• What is needed
The required output is a copy of each line in the material below that includes "lines".

--------------------

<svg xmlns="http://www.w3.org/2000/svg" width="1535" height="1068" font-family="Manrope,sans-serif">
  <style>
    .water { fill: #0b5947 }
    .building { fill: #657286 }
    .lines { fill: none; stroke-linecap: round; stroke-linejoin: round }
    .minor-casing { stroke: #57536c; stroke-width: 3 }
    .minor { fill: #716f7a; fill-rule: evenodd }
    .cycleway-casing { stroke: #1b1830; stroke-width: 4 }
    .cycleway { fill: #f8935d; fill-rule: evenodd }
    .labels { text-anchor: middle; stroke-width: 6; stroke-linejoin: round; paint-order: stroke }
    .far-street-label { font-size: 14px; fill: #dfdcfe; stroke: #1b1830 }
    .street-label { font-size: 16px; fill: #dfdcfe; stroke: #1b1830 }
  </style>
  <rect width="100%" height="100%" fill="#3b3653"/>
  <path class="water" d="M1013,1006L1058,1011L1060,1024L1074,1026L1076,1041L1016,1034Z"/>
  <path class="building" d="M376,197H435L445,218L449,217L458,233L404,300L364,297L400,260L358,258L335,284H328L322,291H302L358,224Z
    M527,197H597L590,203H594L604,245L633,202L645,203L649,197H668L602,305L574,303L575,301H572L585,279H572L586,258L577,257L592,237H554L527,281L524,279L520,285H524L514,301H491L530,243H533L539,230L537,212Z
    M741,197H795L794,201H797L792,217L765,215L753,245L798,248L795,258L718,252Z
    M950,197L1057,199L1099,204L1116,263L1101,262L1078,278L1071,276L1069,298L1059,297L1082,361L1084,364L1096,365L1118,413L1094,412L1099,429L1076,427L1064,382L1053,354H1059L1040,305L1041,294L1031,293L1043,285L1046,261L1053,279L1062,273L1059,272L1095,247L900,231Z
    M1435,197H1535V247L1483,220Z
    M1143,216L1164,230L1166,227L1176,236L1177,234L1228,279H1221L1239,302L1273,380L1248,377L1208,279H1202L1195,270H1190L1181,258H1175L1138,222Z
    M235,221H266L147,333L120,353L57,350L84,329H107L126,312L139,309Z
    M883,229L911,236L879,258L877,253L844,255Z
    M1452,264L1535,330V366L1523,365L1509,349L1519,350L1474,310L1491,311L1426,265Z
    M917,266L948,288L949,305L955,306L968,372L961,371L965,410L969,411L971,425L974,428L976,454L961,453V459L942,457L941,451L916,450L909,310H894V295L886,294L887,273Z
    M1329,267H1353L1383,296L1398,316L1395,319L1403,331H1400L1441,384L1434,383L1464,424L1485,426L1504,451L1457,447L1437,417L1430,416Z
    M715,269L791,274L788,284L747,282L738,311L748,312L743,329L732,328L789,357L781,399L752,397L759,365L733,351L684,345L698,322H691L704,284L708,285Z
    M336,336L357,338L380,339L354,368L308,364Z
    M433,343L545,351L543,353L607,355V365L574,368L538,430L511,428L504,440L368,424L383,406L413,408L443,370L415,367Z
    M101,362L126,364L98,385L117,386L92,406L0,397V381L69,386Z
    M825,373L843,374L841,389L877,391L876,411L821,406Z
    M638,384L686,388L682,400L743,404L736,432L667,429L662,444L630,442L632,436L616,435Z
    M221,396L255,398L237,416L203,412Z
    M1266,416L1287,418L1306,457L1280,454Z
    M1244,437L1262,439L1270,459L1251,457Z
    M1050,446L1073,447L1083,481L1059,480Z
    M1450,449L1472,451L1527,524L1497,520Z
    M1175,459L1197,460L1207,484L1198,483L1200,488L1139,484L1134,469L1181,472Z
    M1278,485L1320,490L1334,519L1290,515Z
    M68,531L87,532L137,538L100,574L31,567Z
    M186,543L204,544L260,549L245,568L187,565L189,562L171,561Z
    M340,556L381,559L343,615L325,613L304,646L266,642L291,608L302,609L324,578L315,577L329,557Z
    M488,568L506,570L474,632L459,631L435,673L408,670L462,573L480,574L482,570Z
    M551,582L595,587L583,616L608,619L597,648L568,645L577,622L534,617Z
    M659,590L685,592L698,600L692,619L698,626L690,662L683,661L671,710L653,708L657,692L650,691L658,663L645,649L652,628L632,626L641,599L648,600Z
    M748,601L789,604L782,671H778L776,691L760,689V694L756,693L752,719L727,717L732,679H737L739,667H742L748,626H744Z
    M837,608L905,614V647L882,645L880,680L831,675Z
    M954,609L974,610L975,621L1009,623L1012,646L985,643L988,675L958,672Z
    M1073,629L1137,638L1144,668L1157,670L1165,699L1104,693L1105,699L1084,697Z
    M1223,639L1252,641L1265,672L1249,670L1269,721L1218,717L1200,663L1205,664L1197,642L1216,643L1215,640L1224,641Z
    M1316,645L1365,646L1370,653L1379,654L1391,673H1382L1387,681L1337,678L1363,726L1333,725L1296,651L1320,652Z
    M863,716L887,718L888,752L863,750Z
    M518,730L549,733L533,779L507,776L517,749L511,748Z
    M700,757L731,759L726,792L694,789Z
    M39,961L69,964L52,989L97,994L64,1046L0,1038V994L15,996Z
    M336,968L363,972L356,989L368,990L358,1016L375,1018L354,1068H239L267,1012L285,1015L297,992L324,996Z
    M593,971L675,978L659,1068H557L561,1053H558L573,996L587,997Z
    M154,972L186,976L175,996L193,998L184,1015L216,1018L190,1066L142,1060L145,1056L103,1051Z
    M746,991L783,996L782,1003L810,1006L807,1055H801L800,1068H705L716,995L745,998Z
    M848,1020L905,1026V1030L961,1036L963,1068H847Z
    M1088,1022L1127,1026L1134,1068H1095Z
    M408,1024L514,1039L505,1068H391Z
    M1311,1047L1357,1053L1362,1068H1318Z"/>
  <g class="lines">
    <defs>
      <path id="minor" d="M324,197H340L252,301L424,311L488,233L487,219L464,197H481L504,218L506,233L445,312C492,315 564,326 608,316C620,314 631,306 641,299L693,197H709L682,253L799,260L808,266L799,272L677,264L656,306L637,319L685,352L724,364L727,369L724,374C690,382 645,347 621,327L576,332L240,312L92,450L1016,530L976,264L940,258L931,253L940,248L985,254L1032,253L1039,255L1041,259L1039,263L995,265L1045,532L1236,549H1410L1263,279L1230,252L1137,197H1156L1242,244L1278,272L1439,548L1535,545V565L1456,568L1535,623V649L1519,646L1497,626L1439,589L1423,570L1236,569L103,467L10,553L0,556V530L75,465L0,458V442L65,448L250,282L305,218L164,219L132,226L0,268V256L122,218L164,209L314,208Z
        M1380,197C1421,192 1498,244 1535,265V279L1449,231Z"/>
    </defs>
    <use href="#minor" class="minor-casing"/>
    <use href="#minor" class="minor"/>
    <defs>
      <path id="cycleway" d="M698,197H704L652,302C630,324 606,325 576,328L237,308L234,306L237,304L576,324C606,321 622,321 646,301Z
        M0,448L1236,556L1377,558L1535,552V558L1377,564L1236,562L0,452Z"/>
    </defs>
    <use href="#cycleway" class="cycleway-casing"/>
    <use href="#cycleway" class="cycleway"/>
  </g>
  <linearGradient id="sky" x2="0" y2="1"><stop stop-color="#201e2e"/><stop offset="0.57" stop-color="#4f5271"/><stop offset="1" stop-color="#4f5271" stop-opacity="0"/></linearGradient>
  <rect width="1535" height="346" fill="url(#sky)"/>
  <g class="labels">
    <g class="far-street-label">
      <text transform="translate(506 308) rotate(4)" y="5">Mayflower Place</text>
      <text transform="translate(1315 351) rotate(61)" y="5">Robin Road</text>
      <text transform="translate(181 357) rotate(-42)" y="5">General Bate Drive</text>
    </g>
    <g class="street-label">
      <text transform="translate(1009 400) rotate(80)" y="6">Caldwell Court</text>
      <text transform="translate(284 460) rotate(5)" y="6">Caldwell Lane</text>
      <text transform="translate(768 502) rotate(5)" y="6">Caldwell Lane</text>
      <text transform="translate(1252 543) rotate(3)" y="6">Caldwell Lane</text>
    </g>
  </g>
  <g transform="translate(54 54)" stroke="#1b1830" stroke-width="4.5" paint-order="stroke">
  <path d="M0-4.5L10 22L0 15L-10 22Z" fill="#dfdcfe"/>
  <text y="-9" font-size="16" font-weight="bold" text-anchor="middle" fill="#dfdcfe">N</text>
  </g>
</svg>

--------------------

• Answer to this exercise
    .lines { fill: none; stroke-linecap: round; stroke-linejoin: round }
  <g class="lines">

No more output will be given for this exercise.